Душевная избирательность сложна. Подчас довольно очень немногого, чтобы проникнуться расположением к человеку, и ровным счетом ничего не нужно, чтобы он вызвал в тебе неприязнь. Достаточно всего лишь однажды дать человеку понять, что ты на его стороне, а ему оценить это, и вам обоим будет легко друг с другом всю жизнь. Они вместе могли налетать не одну сотню часов на «С-04», но их дружеские отношения, возможно, так и не переросли бы в братскую привязанность, если бы не тот неприятный для Лютрова часовой полет в марте 1953 года, накануне смерти И. В. Сталина.
В ту пору готовилась к серийному выпуску одна из первых реактивных машин Соколова — «С-4», на которой вначале летал Тер-Абрамян, а потом все понемногу. Завод изготовил предсерийный вариант, предназначенный для доводочных испытаний на летной базе фирмы. Нужно было сделать несколько полетов, чтобы снять аэродинамические характеристики крыла после небольшой модернизации.
За машиной направили Лютрова и Санина.
Вылет был назначен на девять часов утра, а накануне вечером заводские летчики устроили им «прием», где они с Сергеем «позволили себе» приложиться к бутылке со звездочками.
И хоть тогда Лютрову шел двадцать восьмой год, а может быть, именно поэтому, выпитого оказалось достаточно, чтобы после взлета, в наборе высоты, он потерял пространственную ориентировку. Такого с ним не бывало со времен учебы в летном училище.
Когда это психофизиологическое состояние охватывает летчика, да к тому же одного в кабине, оно действует, как изматывающее сновидение: ты повис над бездной, изо всех сил стараешься не сорваться, и в то же время нечто подсказывает тебе, что спасение именно в падении, а нелепость такого выхода только кажущаяся.

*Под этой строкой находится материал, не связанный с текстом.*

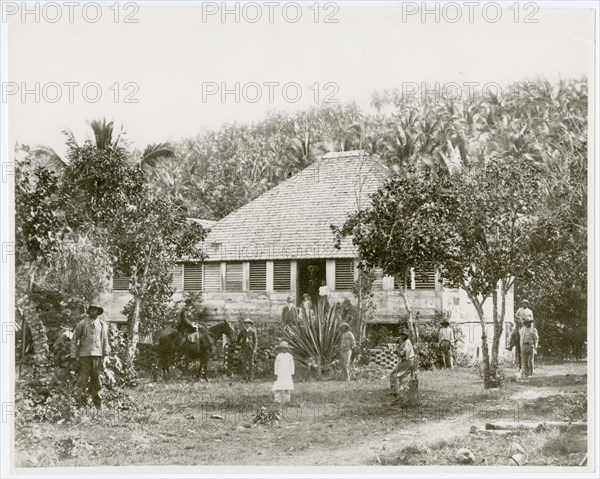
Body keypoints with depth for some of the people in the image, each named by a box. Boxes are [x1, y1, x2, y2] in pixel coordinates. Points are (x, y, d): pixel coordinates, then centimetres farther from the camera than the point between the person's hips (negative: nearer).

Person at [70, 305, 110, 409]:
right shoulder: (82, 324, 3)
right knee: (83, 379, -5)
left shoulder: (103, 325, 9)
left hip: (97, 355, 2)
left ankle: (98, 406, 11)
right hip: (84, 355, -2)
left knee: (97, 381, 4)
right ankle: (83, 404, 1)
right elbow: (74, 340, 6)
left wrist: (105, 358, 6)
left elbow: (105, 342, 12)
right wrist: (74, 356, 0)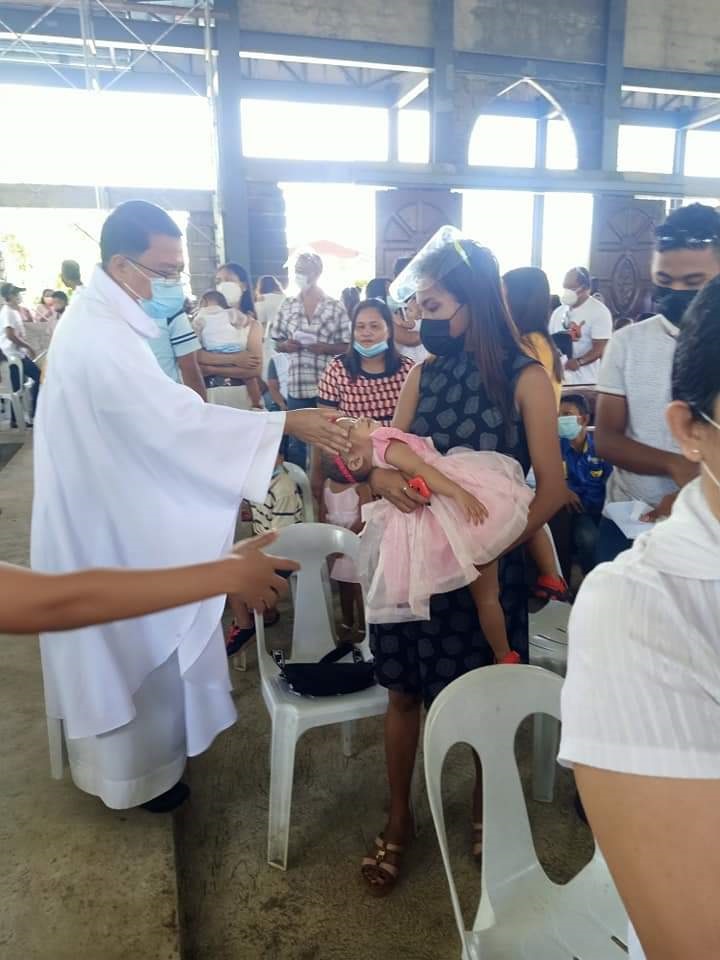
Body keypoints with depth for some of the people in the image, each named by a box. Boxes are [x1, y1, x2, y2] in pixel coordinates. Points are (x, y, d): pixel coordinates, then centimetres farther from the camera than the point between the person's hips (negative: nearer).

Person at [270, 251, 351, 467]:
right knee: (296, 441, 9)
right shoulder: (287, 306, 7)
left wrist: (324, 347, -16)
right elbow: (277, 342, 12)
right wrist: (287, 345, -10)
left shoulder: (335, 307, -1)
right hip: (297, 386, 2)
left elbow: (348, 345, 0)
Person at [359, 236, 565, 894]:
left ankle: (487, 815, 43)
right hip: (412, 557, 4)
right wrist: (384, 477, -22)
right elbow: (387, 457, 2)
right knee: (404, 692, 14)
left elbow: (551, 487, -12)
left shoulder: (525, 378, -11)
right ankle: (399, 820, 36)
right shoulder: (424, 373, 2)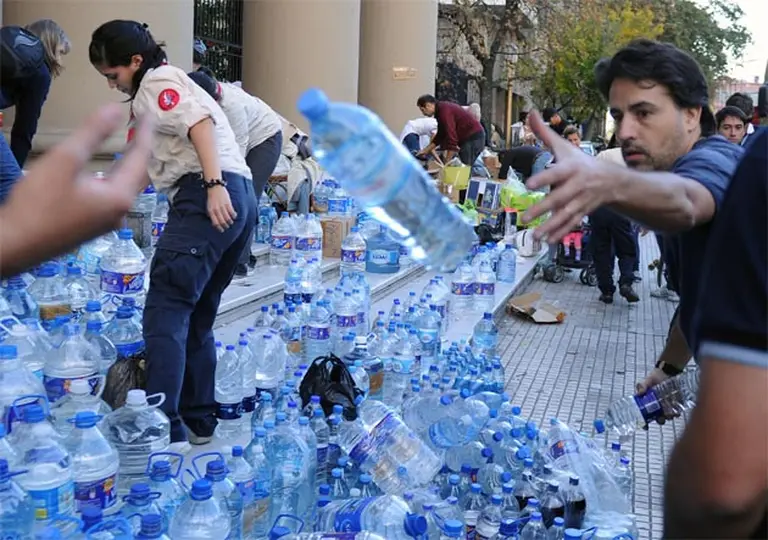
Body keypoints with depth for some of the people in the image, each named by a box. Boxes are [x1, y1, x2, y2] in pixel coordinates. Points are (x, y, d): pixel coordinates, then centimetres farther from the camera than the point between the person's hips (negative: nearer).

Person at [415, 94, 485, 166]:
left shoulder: (444, 111, -18)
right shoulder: (441, 109, 13)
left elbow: (451, 136, -23)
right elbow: (440, 135, 21)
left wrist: (447, 161, -21)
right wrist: (426, 150, 20)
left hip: (473, 138, -10)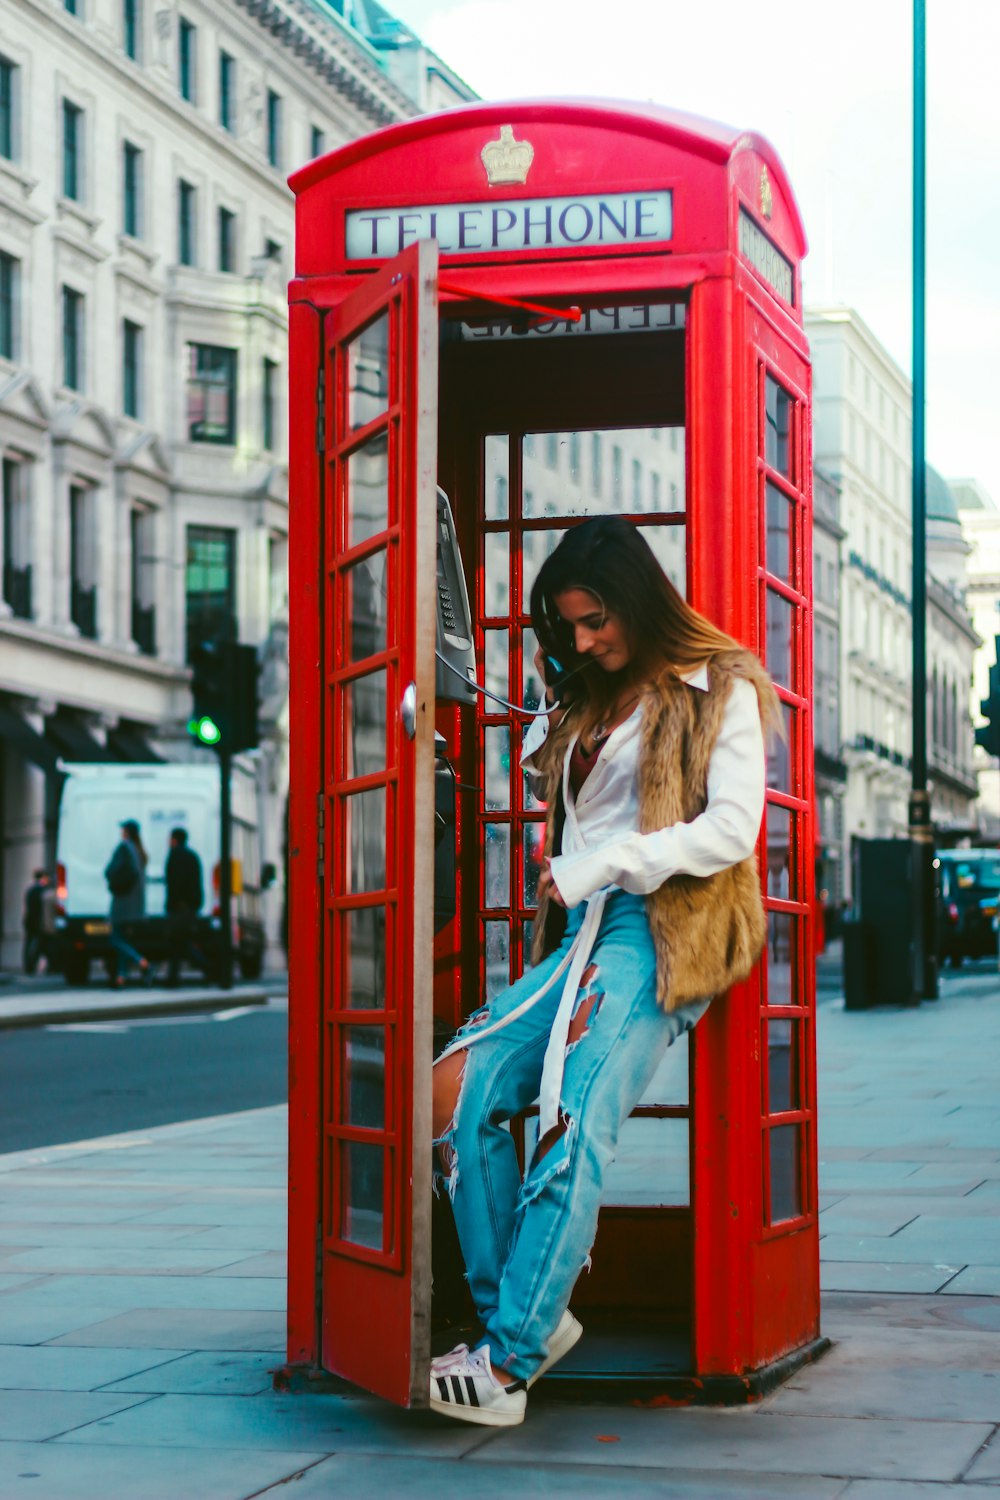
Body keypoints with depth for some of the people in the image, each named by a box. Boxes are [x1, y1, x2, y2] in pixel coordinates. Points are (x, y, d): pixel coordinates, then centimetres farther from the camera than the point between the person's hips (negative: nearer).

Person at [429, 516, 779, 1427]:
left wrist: (600, 866, -9)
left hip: (660, 933, -7)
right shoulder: (582, 706, 25)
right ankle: (526, 1315, -8)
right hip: (581, 934, 7)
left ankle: (509, 1363, -24)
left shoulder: (719, 693, 4)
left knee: (573, 1127, -23)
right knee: (458, 1089, -13)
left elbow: (732, 829, -6)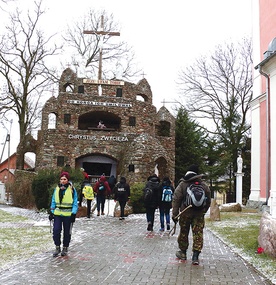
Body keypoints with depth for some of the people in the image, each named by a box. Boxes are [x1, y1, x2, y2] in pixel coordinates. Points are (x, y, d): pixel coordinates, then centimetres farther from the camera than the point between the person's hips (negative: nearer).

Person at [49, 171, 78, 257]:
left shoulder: (72, 190, -4)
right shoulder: (57, 189, 7)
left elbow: (75, 203, -2)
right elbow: (53, 201, 14)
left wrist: (73, 214, -8)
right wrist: (51, 212, 8)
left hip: (68, 214, -2)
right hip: (57, 214, 2)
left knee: (67, 232, 8)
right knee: (56, 231, -7)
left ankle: (65, 248, 23)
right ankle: (57, 247, 11)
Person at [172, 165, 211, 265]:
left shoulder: (182, 184, -4)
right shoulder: (204, 185, 4)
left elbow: (176, 200, -7)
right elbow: (208, 200, 12)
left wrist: (175, 214, -3)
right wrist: (204, 211, 25)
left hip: (185, 213, -1)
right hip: (199, 214, 1)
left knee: (183, 232, 15)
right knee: (198, 233, 1)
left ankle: (183, 252, 29)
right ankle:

Облачность началась с высоты около семидесяти метров, и как только самолет вошел в нее, Лютров почувствовал, что машина завалилась в глубокий крен па правое крыло. По приборам же все было нормально — угол набора, небольшой креп.
Но он не верил приборам, в том-то и штука — очевидность была в нем самом, а не в показаниях черных циферблатов с белыми стрелками, они не могли переубедить его, сознание как бы раздваивалось, он едва сдерживал себя, так велико было искушение «выровнять» машину по собственным представлениям о ее положении относительно земли. Кресло под ним, кабина, крылья — все находилось под немыслимым углом к линии горизонта, — и ощущение это не только не проходило, но становилось агрессивнее, требовало действий…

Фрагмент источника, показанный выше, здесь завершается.